How Joe Buck’s Hair Plug Addiction Almost Ended His Broadcasting Career Five Years Ago


People can become addicted to a number of different things that can jeopardize their careers. For FOX broadcaster Joe Buck, it was hair plugs.

That’s right. Hair plugs.

In Buck’s upcoming memoir, “Lucky Bastard: My Life, My Dad, And The Things I’m Not Allowed To Say On TV,” the multi-sport play-by-play commentator reveals the throat virus that caused him to lose his voice and kept him out of work in 2011 was a total lie. In fact, Buck’s vocal chord was paralyzed after complications resulting from his eighth hair plug procedure, according to Sports Illustrated’s preview of the book.

The book, written with Sports Illustrated senior writer Michael Rosenberg and scheduled to be released Nov. 15, will reveal Buck had his first hair transplant procedure at age 24 and that a variety of factors contributed to his inability to stop going back for more.
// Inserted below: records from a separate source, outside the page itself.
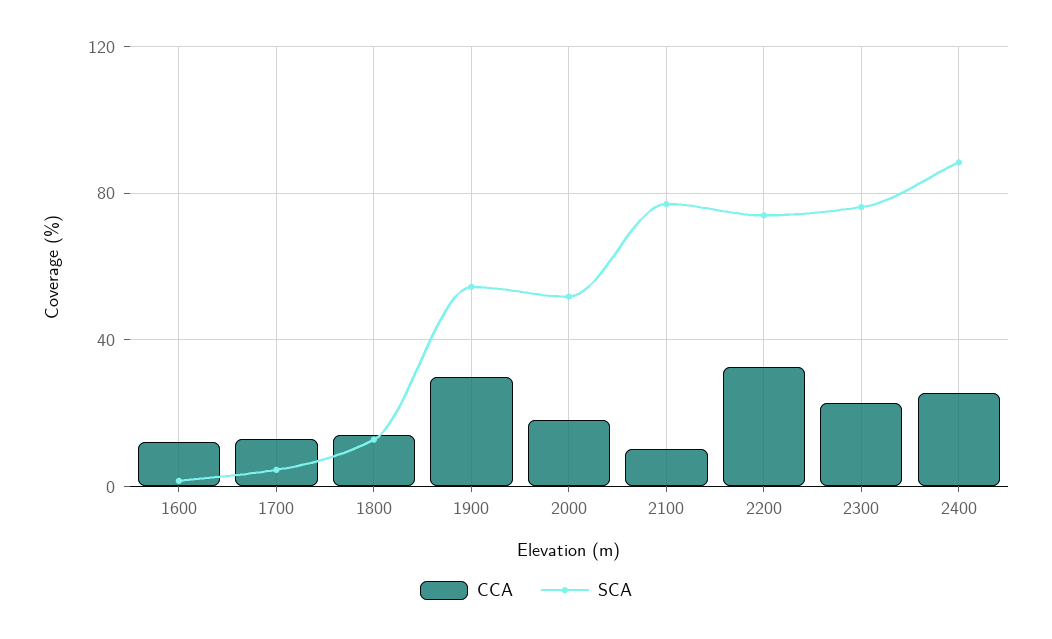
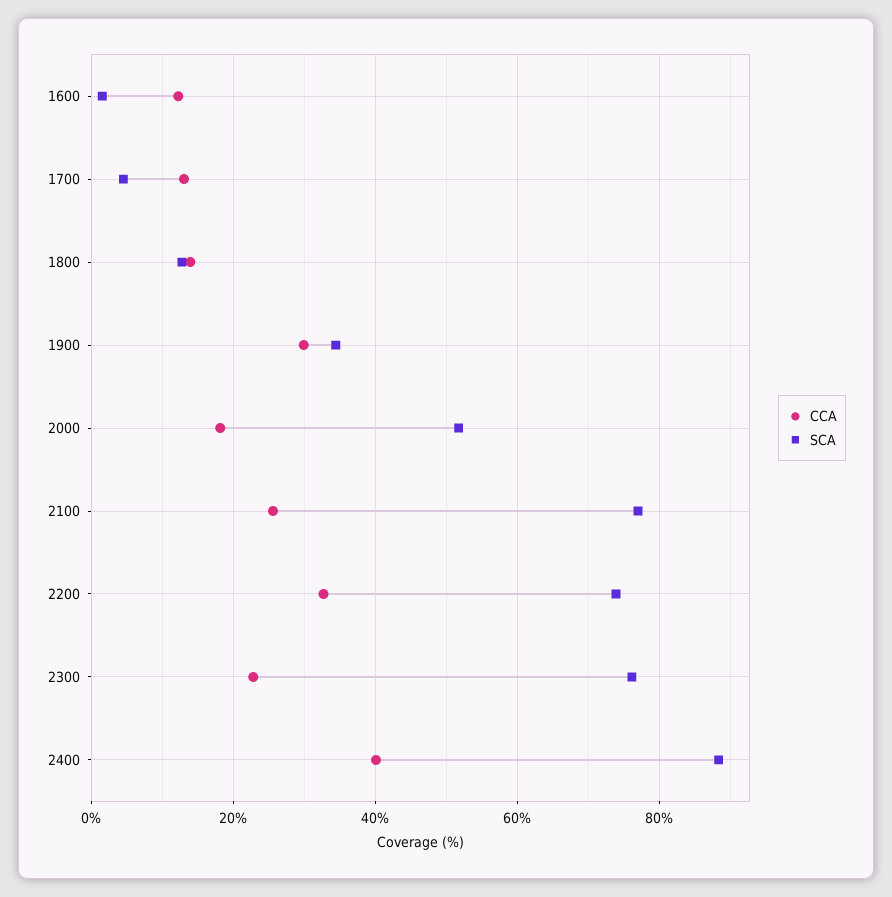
  {
    "CCA": {
      "1600": 12,
      "1700": 14,
      "1800": 14,
      "1900": 30,
      "2000": 18,
-     "2100": 10,
+     "2100": 26,
      "2200": 32,
      "2300": 22,
-     "2400": 25
+     "2400": 40
    },
    "SCA": {
      "1600": 2,
      "1700": 4,
      "1800": 12,
-     "1900": 55,
+     "1900": 34,
      "2000": 52,
      "2100": 78,
      "2200": 74,
      "2300": 76,
      "2400": 88
    }
  }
“Broadcasting is a brutal, often unfair business, where looks are valued more than skill,” Buck writes. “I was worried that if I lost my hair, I would lose my job. O.K., that’s bull—-, it was vanity. Pure vanity. I just told myself I was doing it for TV.”

Prior to the start of the 2011 baseball season, Buck underwent his eighth procedure, but something went wrong. When Buck awoke from the anesthetic, his vocal chord was paralyzed because of a cuff the surgery center used to protect him.

As Buck explains, the events created a lie that spiraled out of control, but his memoir offers a platform to finally come clean.

“When I started thinking about writing a book, this was the main reason why,” Buck told SI. “It wasn’t about stories with my dad. I wanted to detail the time in my life where I had a lot going on and I was stressed, a time when I started to take anti-depressants and was going through a divorce. Then I had this situation with my voice that rocked me to my knees and shook every part of my world.”